Indeed, with the help of QuantiSize data, he and his colleagues demonstrated that they could accurately predict the number of reads that can be generated for a given MiSeq library. The size range of amplicons predicted by QuantiSize more or less mirrored that determined by direct sequencing, they reported, albeit with a slightly broader distribution.

The approach presented in Biotechniques highlights the digital data and precision provided by ddPCR, as well as the analog information that can be gleaned from it — in this case the amplicon size estimates made using fluorescence amplitude profiles, George Karlin-Neumann, director of scientific affairs for Bio-Rad's Digital Biology Center, told IS.

The kit that Bio-Rad released this spring for doing DNA quantification, quality, and size assessments with ddPCR during Illumina TruSeq sample preparation protocol also relies on the relationship between fluorescence amplitude and amplicon size, Karlin-Neumann said. But he noted that there are slight differences in the company's approach to doing DNA quantification and size assessments during next-gen library preparation.

In particular, the Bio-Rad method for Illumina TruSeq libraries includes two colored probes, each targeting an opposite end of the library insert-containing cassette. Those probes make it possible to look at whether an insert is flanked by both adaptor types, providing information on a library's quality as well as DNA quantity and insert size.

"You can also get a quality measure as to whether you actually have malformed products in your library that aren't going to sequence well," Karlin-Neumann noted.

"A well-constructed library molecule should have [both adaptors]," he explained. "If it doesn't, it's not going to form clusters on the sequencing cell, so it's good to know about that."

The Bio-Rad kit is designed to be used with the company's QX100 and QX200 ddPCR systems and contains probes that target sequences found specifically in adaptors used for Illumina TruSeq sample prep methods.

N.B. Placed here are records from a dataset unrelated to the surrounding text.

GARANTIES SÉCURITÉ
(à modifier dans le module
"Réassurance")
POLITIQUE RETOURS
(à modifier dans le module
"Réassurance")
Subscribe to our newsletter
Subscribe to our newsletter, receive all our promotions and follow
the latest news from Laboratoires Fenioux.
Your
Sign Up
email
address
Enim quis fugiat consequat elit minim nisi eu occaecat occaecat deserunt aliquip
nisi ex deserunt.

The firm is in the process of developing a similar kit that's compatible with the adaptors currently used to prepare Ion Torrent sequencing libraries and is considering the possibility of developing kits that are compatible with library prep protocols for other instruments and chemistries in the future.

The QuantiSize assay described by Bielas and colleagues in the Biotechniques paper is expected to be applicable to sample prep steps used for other sequencing instruments too, though that is not something the team has tried so far.

"All the methodology would be the same, you would just need a different primer set," Bielas said. "The primers would have to anneal to the sequencing adaptor and you could use a TaqMan probe as well within that region."

Though the researchers used DNA in these droplets for subsequent steps of the experiments done for the Aging Cell study, the QuantiSize method does not currently involve taking the ddPCR droplets forward for later stages of the library preparation.

"We only used the data for counts to optimize the reaction — we didn't break them and sequence anything in the droplets — just to get an idea of how many templates to put down on the sequencing machine," Bielas said.

"This is just a way to characterize your library," he explained. "So the idea is that you make multiple libraries and choose the one that's appropriate, in terms of length and such."

His lab is not currently collaborating with Bio-Rad to commercialize any methods related to QuantiSize applications of the company's ddPCR system, though he noted that the Fred Hutchinson Cancer Research Center holds intellectual property related to the QuantiSize assay.